*DESCRIPTION OF THE TASK*
On how many lines of the data below does the word "General" appear? Reply with the number only.
SUPPLIED RECORDS START
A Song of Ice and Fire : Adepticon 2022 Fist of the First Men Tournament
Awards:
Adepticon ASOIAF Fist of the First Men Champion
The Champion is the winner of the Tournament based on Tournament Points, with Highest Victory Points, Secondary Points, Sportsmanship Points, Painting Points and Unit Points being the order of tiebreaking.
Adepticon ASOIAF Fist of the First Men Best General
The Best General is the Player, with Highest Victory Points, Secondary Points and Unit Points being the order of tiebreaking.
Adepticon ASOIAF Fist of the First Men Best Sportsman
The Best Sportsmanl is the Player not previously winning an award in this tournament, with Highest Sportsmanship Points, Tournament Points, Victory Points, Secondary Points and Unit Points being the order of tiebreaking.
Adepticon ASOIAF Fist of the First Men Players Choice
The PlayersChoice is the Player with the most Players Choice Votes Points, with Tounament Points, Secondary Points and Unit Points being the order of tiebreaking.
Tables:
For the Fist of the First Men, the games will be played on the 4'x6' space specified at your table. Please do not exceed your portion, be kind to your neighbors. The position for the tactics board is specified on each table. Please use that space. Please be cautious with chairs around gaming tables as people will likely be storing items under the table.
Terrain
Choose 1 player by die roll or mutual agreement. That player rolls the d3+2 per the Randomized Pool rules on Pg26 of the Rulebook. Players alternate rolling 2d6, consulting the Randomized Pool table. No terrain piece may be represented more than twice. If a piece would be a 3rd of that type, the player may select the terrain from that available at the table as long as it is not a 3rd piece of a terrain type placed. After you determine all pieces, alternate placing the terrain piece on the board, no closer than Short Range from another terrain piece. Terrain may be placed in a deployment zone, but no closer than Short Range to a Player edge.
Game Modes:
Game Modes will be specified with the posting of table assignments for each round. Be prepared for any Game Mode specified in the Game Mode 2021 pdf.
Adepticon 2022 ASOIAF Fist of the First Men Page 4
SUPPLIED RECORDS END
*OUTPUT FOR THIS TASK*
2